* [WHAT TO DO] Could you write out the records word for word, starting at the line containing "Фрикадельки из курицы (обед)" and ending at the end of the records?

START MATERIAL SHOWN

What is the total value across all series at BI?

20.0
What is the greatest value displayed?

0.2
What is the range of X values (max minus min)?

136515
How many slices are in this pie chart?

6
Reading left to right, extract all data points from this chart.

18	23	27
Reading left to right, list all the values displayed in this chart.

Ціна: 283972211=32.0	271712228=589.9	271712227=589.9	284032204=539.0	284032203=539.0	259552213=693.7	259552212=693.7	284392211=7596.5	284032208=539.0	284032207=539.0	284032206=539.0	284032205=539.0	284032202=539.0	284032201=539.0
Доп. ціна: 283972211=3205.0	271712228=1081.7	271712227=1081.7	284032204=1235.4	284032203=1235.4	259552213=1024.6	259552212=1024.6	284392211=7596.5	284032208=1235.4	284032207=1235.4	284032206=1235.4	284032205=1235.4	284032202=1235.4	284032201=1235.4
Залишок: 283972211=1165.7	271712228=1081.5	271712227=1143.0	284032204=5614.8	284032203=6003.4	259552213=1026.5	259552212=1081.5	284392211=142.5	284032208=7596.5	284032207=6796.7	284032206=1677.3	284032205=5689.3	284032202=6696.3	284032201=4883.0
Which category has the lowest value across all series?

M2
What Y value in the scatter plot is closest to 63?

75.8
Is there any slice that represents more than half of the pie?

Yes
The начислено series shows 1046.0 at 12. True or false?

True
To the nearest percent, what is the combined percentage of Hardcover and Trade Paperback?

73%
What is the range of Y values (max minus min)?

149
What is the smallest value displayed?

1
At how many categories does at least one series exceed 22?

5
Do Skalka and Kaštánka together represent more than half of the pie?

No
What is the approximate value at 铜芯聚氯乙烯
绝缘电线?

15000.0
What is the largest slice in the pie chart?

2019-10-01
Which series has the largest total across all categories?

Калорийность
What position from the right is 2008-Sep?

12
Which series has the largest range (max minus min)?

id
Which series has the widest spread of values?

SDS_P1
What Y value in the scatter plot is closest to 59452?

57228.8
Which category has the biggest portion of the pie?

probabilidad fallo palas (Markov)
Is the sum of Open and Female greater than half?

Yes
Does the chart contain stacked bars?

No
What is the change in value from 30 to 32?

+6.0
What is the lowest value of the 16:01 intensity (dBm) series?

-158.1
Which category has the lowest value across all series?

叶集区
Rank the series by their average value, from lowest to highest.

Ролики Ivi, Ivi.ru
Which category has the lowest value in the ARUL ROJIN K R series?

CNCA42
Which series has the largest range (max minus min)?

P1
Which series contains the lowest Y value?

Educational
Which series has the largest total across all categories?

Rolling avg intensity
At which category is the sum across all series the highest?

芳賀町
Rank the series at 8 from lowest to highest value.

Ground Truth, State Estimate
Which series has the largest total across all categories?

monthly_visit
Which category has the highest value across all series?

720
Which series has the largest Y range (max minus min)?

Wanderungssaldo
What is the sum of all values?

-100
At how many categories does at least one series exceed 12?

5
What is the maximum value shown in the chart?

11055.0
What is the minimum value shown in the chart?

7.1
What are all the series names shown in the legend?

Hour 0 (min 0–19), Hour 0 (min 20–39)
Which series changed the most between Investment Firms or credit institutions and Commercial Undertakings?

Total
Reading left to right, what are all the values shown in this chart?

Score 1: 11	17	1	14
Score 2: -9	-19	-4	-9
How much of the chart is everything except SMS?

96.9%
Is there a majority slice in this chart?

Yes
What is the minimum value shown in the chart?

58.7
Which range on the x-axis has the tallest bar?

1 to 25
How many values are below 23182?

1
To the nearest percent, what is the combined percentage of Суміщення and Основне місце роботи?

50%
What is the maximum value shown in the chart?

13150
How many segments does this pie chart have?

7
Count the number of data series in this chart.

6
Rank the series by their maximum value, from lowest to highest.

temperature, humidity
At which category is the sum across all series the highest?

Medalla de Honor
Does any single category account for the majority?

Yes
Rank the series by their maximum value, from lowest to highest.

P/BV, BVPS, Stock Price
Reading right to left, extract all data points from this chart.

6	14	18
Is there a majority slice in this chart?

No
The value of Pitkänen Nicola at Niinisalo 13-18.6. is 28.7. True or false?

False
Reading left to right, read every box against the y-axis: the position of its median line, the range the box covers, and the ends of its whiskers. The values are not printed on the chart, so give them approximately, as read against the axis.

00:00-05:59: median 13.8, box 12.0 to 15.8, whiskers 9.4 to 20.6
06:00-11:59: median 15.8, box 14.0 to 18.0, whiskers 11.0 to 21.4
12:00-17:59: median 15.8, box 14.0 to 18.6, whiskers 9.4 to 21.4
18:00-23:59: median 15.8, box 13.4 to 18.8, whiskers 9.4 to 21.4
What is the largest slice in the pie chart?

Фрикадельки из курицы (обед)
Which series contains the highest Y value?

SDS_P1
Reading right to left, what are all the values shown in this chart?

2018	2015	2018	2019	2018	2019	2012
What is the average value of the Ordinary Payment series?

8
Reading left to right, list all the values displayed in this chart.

END MATERIAL SHOWN

* [TASK OUTPUT]
Фрикадельки из курицы (обед)
Which series contains the highest Y value?

SDS_P1
Reading right to left, what are all the values shown in this chart?

2018	2015	2018	2019	2018	2019	2012
What is the average value of the Ordinary Payment series?

8
Reading left to right, list all the values displayed in this chart.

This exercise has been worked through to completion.